**Exercise description**
Could you reproduce every line of the data below word for word, with nothing added, dropped, or changed?

**Listed records**
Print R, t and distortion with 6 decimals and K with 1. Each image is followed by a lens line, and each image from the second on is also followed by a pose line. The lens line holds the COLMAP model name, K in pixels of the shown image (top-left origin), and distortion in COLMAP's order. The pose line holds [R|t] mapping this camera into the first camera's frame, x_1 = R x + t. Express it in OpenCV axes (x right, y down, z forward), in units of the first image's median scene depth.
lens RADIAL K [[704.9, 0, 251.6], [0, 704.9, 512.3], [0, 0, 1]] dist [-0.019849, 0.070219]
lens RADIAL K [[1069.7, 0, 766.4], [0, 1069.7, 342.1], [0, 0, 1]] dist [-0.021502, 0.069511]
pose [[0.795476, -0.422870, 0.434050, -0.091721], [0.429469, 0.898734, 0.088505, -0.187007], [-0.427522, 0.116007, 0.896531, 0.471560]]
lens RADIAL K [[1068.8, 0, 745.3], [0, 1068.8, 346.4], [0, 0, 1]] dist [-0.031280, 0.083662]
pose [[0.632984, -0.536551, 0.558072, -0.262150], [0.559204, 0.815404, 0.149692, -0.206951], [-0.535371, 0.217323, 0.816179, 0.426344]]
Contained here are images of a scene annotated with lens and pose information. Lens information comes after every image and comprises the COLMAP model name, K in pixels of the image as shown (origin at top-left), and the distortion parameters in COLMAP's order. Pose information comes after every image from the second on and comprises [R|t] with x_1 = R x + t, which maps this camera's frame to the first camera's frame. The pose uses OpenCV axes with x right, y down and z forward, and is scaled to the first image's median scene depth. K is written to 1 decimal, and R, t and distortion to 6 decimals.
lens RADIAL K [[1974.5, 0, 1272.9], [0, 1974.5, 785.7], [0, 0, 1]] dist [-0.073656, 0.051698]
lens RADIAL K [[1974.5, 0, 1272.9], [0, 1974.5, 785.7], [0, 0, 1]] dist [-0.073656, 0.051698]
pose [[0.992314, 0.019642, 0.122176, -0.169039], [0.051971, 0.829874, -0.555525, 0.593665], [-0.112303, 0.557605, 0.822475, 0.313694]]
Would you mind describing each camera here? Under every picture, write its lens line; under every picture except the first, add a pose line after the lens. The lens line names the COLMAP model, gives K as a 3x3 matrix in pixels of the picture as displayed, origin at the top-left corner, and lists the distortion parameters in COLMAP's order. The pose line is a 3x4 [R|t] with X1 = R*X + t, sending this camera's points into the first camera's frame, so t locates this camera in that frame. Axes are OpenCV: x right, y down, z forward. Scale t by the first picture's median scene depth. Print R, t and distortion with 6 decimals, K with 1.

**Task response**
Print R, t and distortion with 6 decimals and K with 1. Each image is followed by a lens line, and each image from the second on is also followed by a pose line. The lens line holds the COLMAP model name, K in pixels of the shown image (top-left origin), and distortion in COLMAP's order. The pose line holds [R|t] mapping this camera into the first camera's frame, x_1 = R x + t. Express it in OpenCV axes (x right, y down, z forward), in units of the first image's median scene depth.
lens RADIAL K [[704.9, 0, 251.6], [0, 704.9, 512.3], [0, 0, 1]] dist [-0.019849, 0.070219]
lens RADIAL K [[1069.7, 0, 766.4], [0, 1069.7, 342.1], [0, 0, 1]] dist [-0.021502, 0.069511]
pose [[0.795476, -0.422870, 0.434050, -0.091721], [0.429469, 0.898734, 0.088505, -0.187007], [-0.427522, 0.116007, 0.896531, 0.471560]]
lens RADIAL K [[1068.8, 0, 745.3], [0, 1068.8, 346.4], [0, 0, 1]] dist [-0.031280, 0.083662]
pose [[0.632984, -0.536551, 0.558072, -0.262150], [0.559204, 0.815404, 0.149692, -0.206951], [-0.535371, 0.217323, 0.816179, 0.426344]]
Contained here are images of a scene annotated with lens and pose information. Lens information comes after every image and comprises the COLMAP model name, K in pixels of the image as shown (origin at top-left), and the distortion parameters in COLMAP's order. Pose information comes after every image from the second on and comprises [R|t] with x_1 = R x + t, which maps this camera's frame to the first camera's frame. The pose uses OpenCV axes with x right, y down and z forward, and is scaled to the first image's median scene depth. K is written to 1 decimal, and R, t and distortion to 6 decimals.
lens RADIAL K [[1974.5, 0, 1272.9], [0, 1974.5, 785.7], [0, 0, 1]] dist [-0.073656, 0.051698]
lens RADIAL K [[1974.5, 0, 1272.9], [0, 1974.5, 785.7], [0, 0, 1]] dist [-0.073656, 0.051698]
pose [[0.992314, 0.019642, 0.122176, -0.169039], [0.051971, 0.829874, -0.555525, 0.593665], [-0.112303, 0.557605, 0.822475, 0.313694]]
Would you mind describing each camera here? Under every picture, write its lens line; under every picture except the first, add a pose line after the lens. The lens line names the COLMAP model, gives K as a 3x3 matrix in pixels of the picture as displayed, origin at the top-left corner, and lists the distortion parameters in COLMAP's order. The pose line is a 3x4 [R|t] with X1 = R*X + t, sending this camera's points into the first camera's frame, so t locates this camera in that frame. Axes are OpenCV: x right, y down, z forward. Scale t by the first picture's median scene depth. Print R, t and distortion with 6 decimals, K with 1.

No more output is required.